» Exercise input
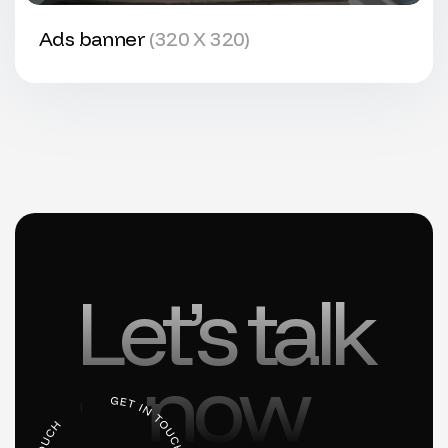
Ads banner
(320 X 320)
Let’s talk
now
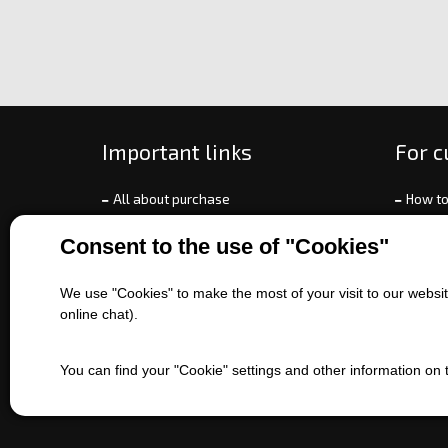
Important links
For 
All about purchase
How to
About us
Ways o
Consent to the use of "Cookies"
Contact us
Exchan
Sales of machines
Compla
We use "Cookies" to make the most of your visit to our website
Battery service
Terms 
online chat).
Refer
EET
You can find your "Cookie" settings and other information on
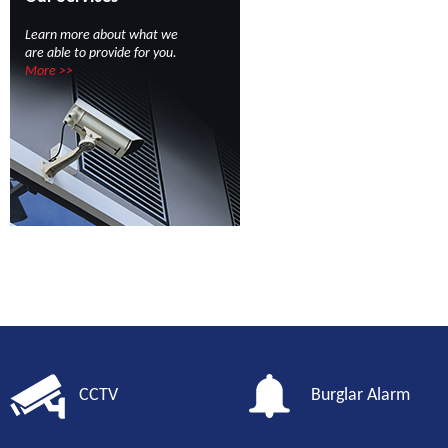
Learn more about what we
are able to provide for you.
More >>
CCTV
Burglar Alarm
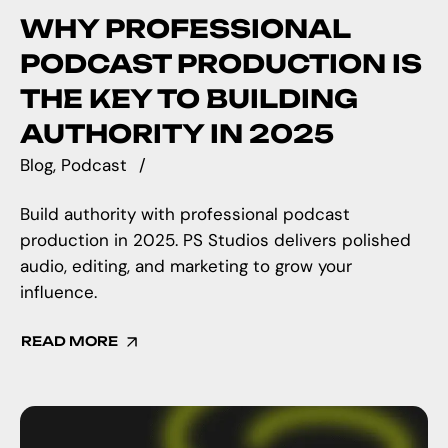
WHY PROFESSIONAL
PODCAST PRODUCTION IS
THE KEY TO BUILDING
AUTHORITY IN 2025
Blog
Podcast
Build authority with professional podcast
production in 2025. PS Studios delivers polished
audio, editing, and marketing to grow your
influence.
READ MORE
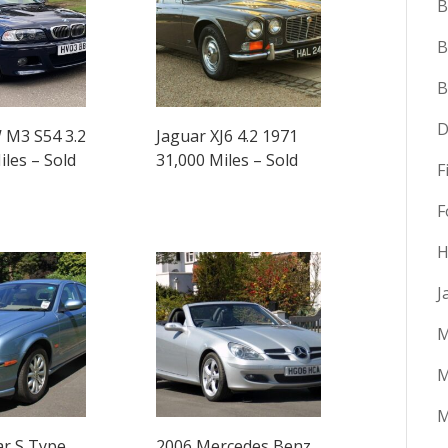
B
B
D
M3 S54 3.2
Jaguar XJ6 4.2 1971
iles – Sold
31,000 Miles – Sold
F
F
H
J
M
M
ar S Type
2006 Mercedes Benz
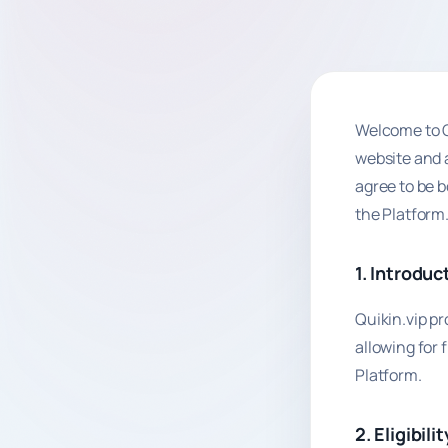
Welcome to Q
website and a
agree to be b
the Platform
1. Introduc
Quikin.vip p
allowing for 
Platform.
2. Eligibilit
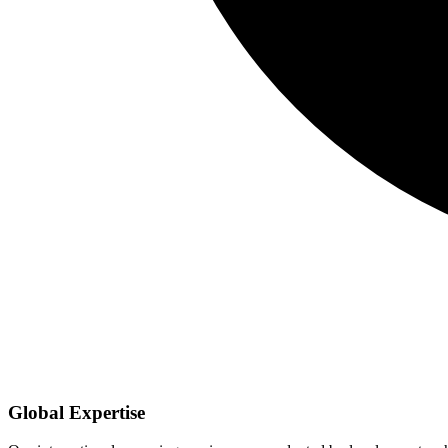
Global Expertise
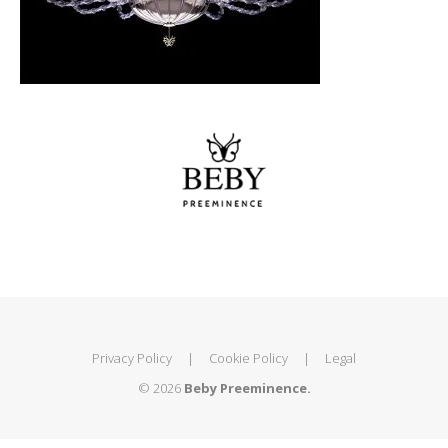
Privacy Policy
|
Cookie Policy
|
Legal
© 2026
Beby Preeminence.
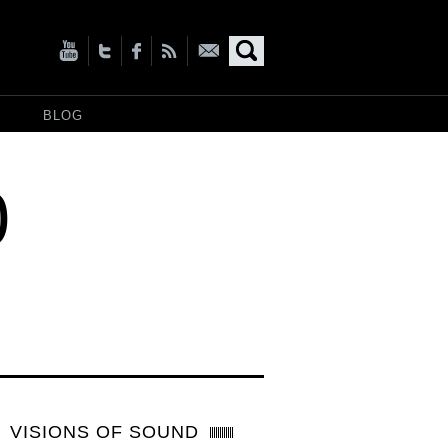
BLOG
0
VISIONS OF SOUND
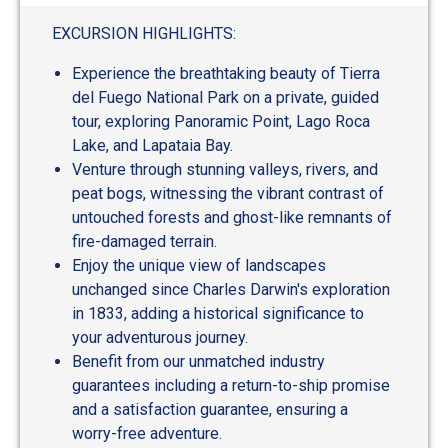
out
of
EXCURSION HIGHLIGHTS:
5
Experience the breathtaking beauty of Tierra
del Fuego National Park on a private, guided
tour, exploring Panoramic Point, Lago Roca
Lake, and Lapataia Bay.
Venture through stunning valleys, rivers, and
peat bogs, witnessing the vibrant contrast of
untouched forests and ghost-like remnants of
fire-damaged terrain.
Enjoy the unique view of landscapes
unchanged since Charles Darwin's exploration
in 1833, adding a historical significance to
your adventurous journey.
Benefit from our unmatched industry
guarantees including a return-to-ship promise
and a satisfaction guarantee, ensuring a
worry-free adventure.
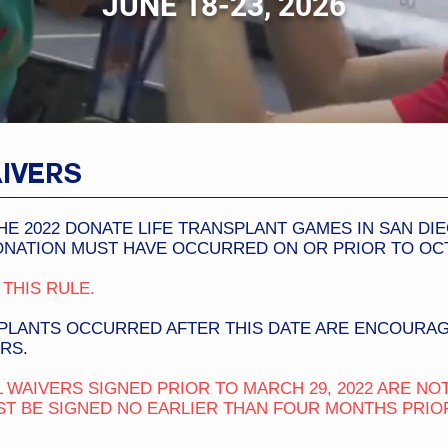
JUNE 18-23, 2026
IVERS
HE 2022 DONATE LIFE TRANSPLANT GAMES IN SAN DI
NATION MUST HAVE OCCURRED ON OR PRIOR TO OCTO
THIS RULE.
LANTS OCCURRED AFTER THIS DATE ARE ENCOURAG
RS.
 WAIVERS SIGNED PRIOR TO MARCH 29, 2022 ARE NOT
T BE SIGNED NO EARLIER THAN FOUR MONTHS PRIOR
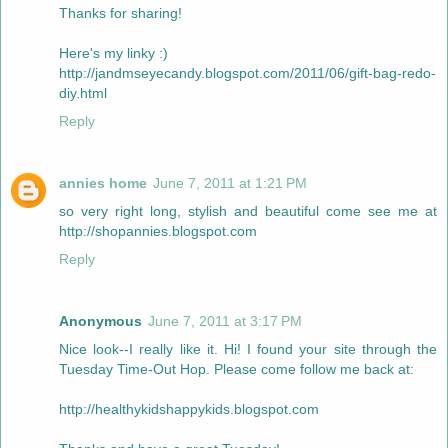
Thanks for sharing!
Here's my linky :)
http://jandmseyecandy.blogspot.com/2011/06/gift-bag-redo-
diy.html
Reply
annies home
June 7, 2011 at 1:21 PM
so very right long, stylish and beautiful come see me at
http://shopannies.blogspot.com
Reply
Anonymous
June 7, 2011 at 3:17 PM
Nice look--I really like it. Hi! I found your site through the
Tuesday Time-Out Hop. Please come follow me back at:
http://healthykidshappykids.blogspot.com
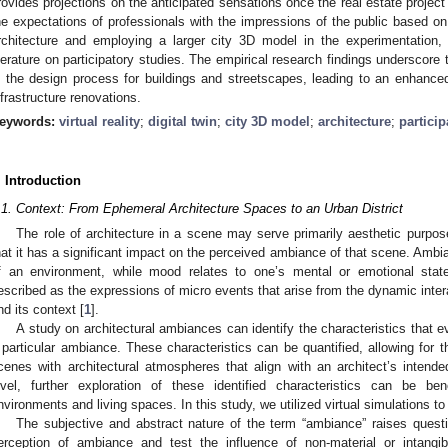
rovides projections on the anticipated sensations once the real estate project
he expectations of professionals with the impressions of the public based on
rchitecture and employing a larger city 3D model in the experimentation, 
iterature on participatory studies. The empirical research findings underscore
n the design process for buildings and streetscapes, leading to an enhanc
nfrastructure renovations.
eywords:
virtual reality
;
digital twin
;
city 3D model
;
architecture
;
particip
. Introduction
.1. Context: From Ephemeral Architecture Spaces to an Urban District
The role of architecture in a scene may serve primarily aesthetic purpose
hat it has a significant impact on the perceived ambiance of that scene. Ambia
f an environment, while mood relates to one’s mental or emotional sta
escribed as the expressions of micro events that arise from the dynamic intera
nd its context [
1
].
A study on architectural ambiances can identify the characteristics that 
 particular ambiance. These characteristics can be quantified, allowing for 
cenes with architectural atmospheres that align with an architect’s inten
evel, further exploration of these identified characteristics can be be
nvironments and living spaces. In this study, we utilized virtual simulations t
The subjective and abstract nature of the term “ambiance” raises quest
erception of ambiance and test the influence of non-material or intangib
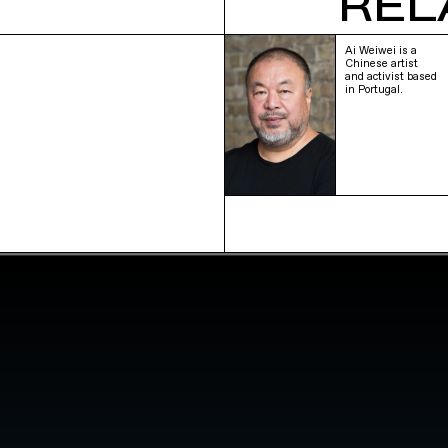
REL
Ai Weiwei is a
Chinese artist
and activist based
in Portugal.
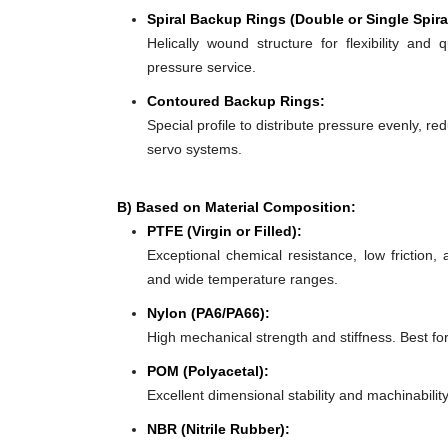
Spiral Backup Rings (Double or Single Spira
Helically wound structure for flexibility and 
pressure service.
Contoured Backup Rings:
Special profile to distribute pressure evenly, re
servo systems.
B) Based on Material Composition:
PTFE (Virgin or Filled):
Exceptional chemical resistance, low friction,
and wide temperature ranges.
Nylon (PA6/PA66):
High mechanical strength and stiffness. Best f
POM (Polyacetal):
Excellent dimensional stability and machinabilit
NBR (Nitrile Rubber):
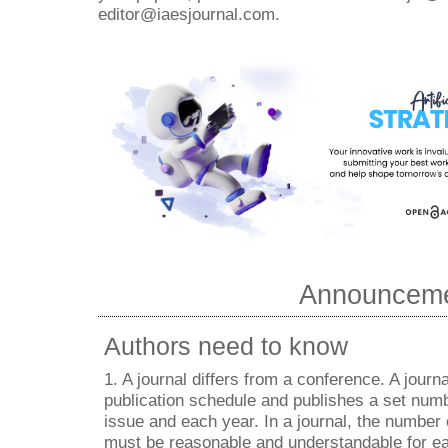
editor@iaesjournal.com.
Announcem
Authors need to know
1. A journal differs from a conference. A journa
publication schedule and publishes a set numb
issue and each year. In a journal, the number
must be reasonable and understandable for ea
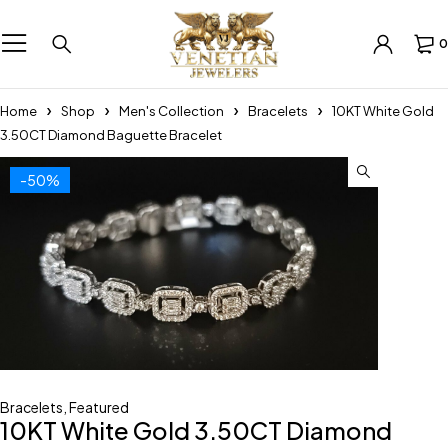
0
Home
Shop
Men's Collection
Bracelets
10KT White Gold
3.50CT Diamond Baguette Bracelet
-50%
Bracelets
,
Featured
10KT White Gold 3.50CT Diamond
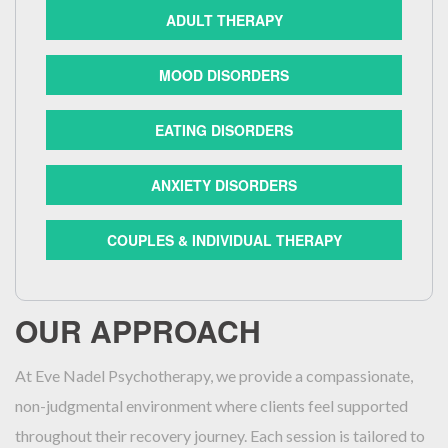
ADULT THERAPY
MOOD DISORDERS
EATING DISORDERS
ANXIETY DISORDERS
COUPLES & INDIVIDUAL THERAPY
OUR APPROACH
At Eve Nadel Psychotherapy, we provide a compassionate,
non-judgmental environment where clients feel supported
throughout their recovery journey. Each session is tailored to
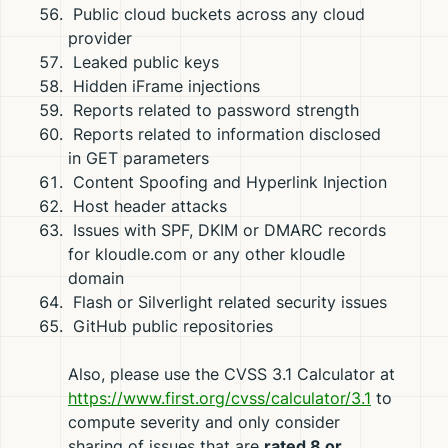
Public cloud buckets across any cloud
provider
Leaked public keys
Hidden iFrame injections
Reports related to password strength
Reports related to information disclosed
in GET parameters
Content Spoofing and Hyperlink Injection
Host header attacks
Issues with SPF, DKIM or DMARC records
for kloudle.com or any other kloudle
domain
Flash or Silverlight related security issues
GitHub public repositories
Also, please use the CVSS 3.1 Calculator at
https://www.first.org/cvss/calculator/3.1
to
compute severity and only consider
sharing of issues that are
rated 8 or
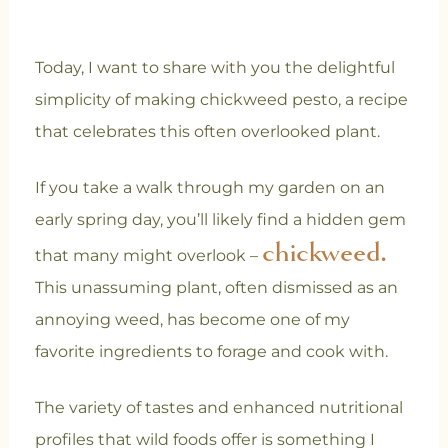
Today, I want to share with you the delightful
simplicity of making chickweed pesto, a recipe
that celebrates this often overlooked plant.
If you take a walk through my garden on an
early spring day, you’ll likely find a hidden gem
chickweed.
that many might overlook –
This unassuming plant, often dismissed as an
annoying weed, has become one of my
favorite ingredients to forage and cook with.
The variety of tastes and enhanced nutritional
profiles that wild foods offer is something I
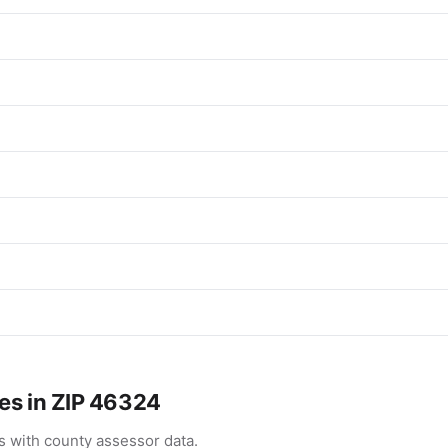
es in ZIP 46324
 with county assessor data.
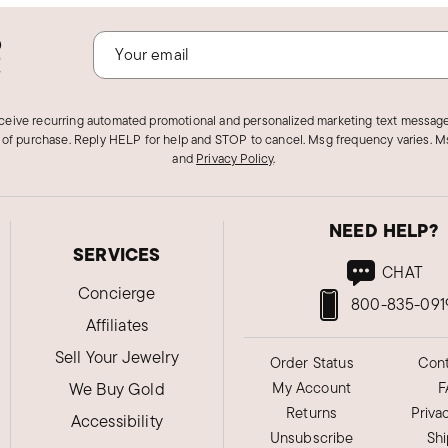
o
!
eceive recurring automated promotional and personalized marketing text message
 of purchase. Reply HELP for help and STOP to cancel. Msg frequency varies. Ms
and
Privacy Policy
.
NEED HELP?
SERVICES
CHAT
Concierge
800-835-091
Affiliates
Sell Your Jewelry
Order Status
Cont
We Buy Gold
My Account
F
Returns
Priva
Accessibility
Unsubscribe
Sh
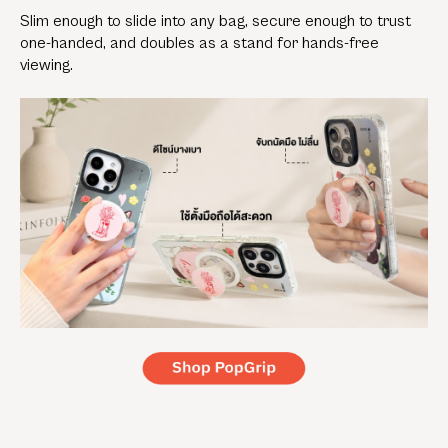
Slim enough to slide into any bag, secure enough to trust
one-handed, and doubles as a stand for hands-free
viewing.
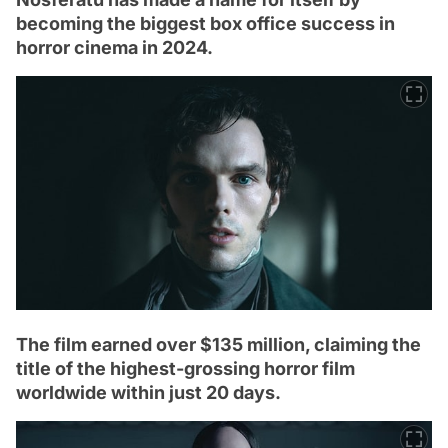
becoming the biggest box office success in
horror cinema in 2024.
The film earned over $135 million, claiming the
title of the highest-grossing horror film
worldwide within just 20 days.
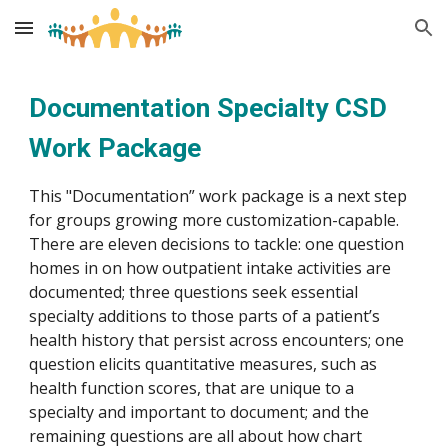
Skip to main content
Skip to navigation
Documentation Specialty CSD 
Work Package
This "Documentation” work package is a next step 
for groups growing more customization-capable. 
There are eleven decisions to tackle: one question 
homes in on how outpatient intake activities are 
documented; three questions seek essential 
specialty additions to those parts of a patient’s 
health history that persist across encounters; one 
question elicits quantitative measures, such as 
health function scores, that are unique to a 
specialty and important to document; and the 
remaining questions are all about how chart 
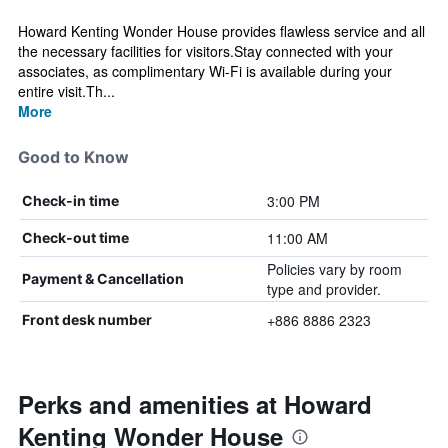
Howard Kenting Wonder House provides flawless service and all
the necessary facilities for visitors.Stay connected with your
associates, as complimentary Wi-Fi is available during your
entire visit.Th...
More
Good to Know
3:00 PM
Check-in time
11:00 AM
Check-out time
Policies vary by room
Payment & Cancellation
type and provider.
+886 8886 2323
Front desk number
Perks and amenities at Howard
Kenting Wonder House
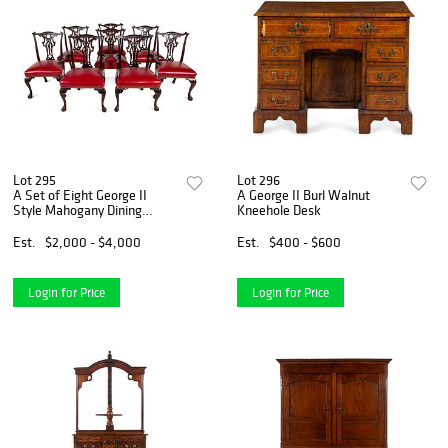
Lot 295
Lot 296
A Set of Eight George II
A George II Burl Walnut
Style Mahogany Dining
Kneehole Desk
Chairs
Est.
$2,000 - $4,000
Est.
$400 - $600
Login for Price
Login for Price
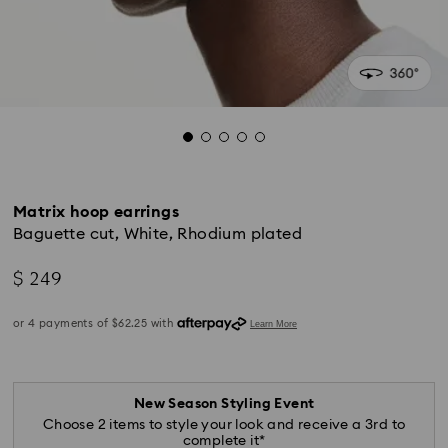
Matrix hoop earrings
Baguette cut, White, Rhodium plated
$ 249
New Season Styling Event
Choose 2 items to style your look and receive a 3rd to
complete it*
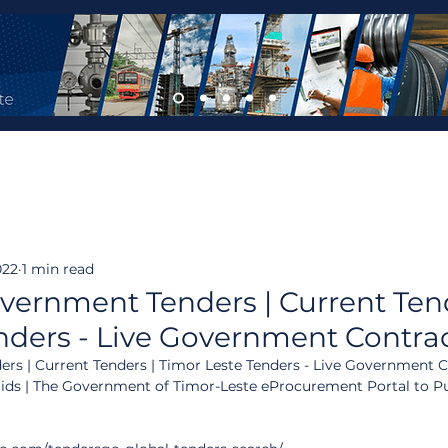
022
1 min read
vernment Tenders | Current Tend
nders - Live Government Contra
rs | Current Tenders | Timor Leste Tenders - Live Government C
Bids | The Government of Timor-Leste eProcurement Portal to P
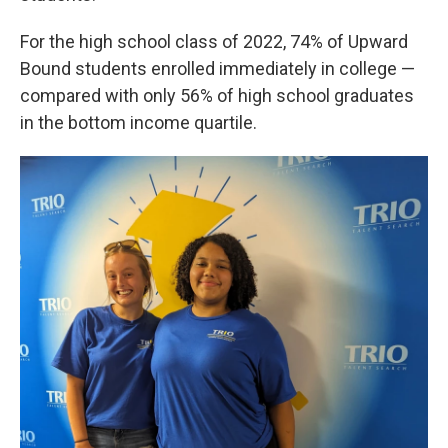
For the high school class of 2022, 74% of Upward
Bound students enrolled immediately in college —
compared with only 56% of high school graduates
in the bottom income quartile.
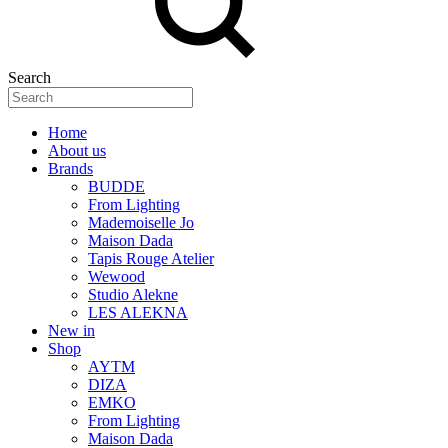
Search
Home
About us
Brands
BUDDE
From Lighting
Mademoiselle Jo
Maison Dada
Tapis Rouge Atelier
Wewood
Studio Alekne
LES ALEKNA
New in
Shop
AYTM
DIZA
EMKO
From Lighting
Maison Dada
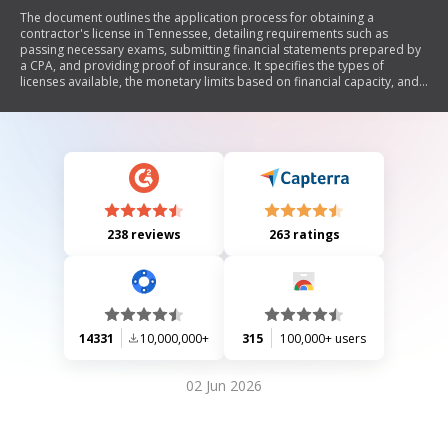
The document outlines the application process for obtaining a
contractor's license in Tennessee, detailing requirements such as
passing necessary exams, submitting financial statements prepared by
a CPA, and providing proof of insurance. It specifies the types of
licenses available, the monetary limits based on financial capacity, and
the importance of compliance with state regulations. Additionally, it
includes information on deadlines for application submissions,
interview processes with the licensing board, and guidelines for various
classifications of contractors.
238 reviews
263 ratings
14331
10,000,000+
315
100,000+ users
02 Jun 2026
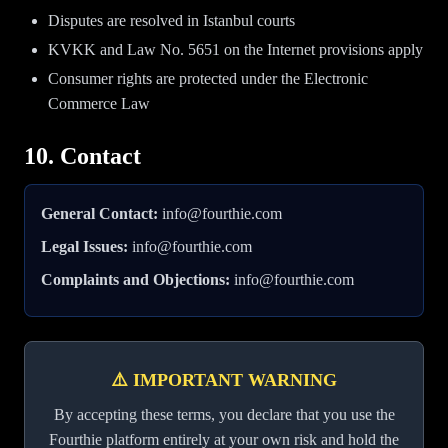
Disputes are resolved in Istanbul courts
KVKK and Law No. 5651 on the Internet provisions apply
Consumer rights are protected under the Electronic
Commerce Law
10. Contact
General Contact:
info@fourthie.com
Legal Issues:
info@fourthie.com
Complaints and Objections:
info@fourthie.com
⚠️ IMPORTANT WARNING
By accepting these terms, you declare that you use the
Fourthie platform entirely at your own risk and hold the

» Prompt
Show, in full, each line of the records that contains the string "Skip".

» Answer below
Skip to main content
Skip to navigation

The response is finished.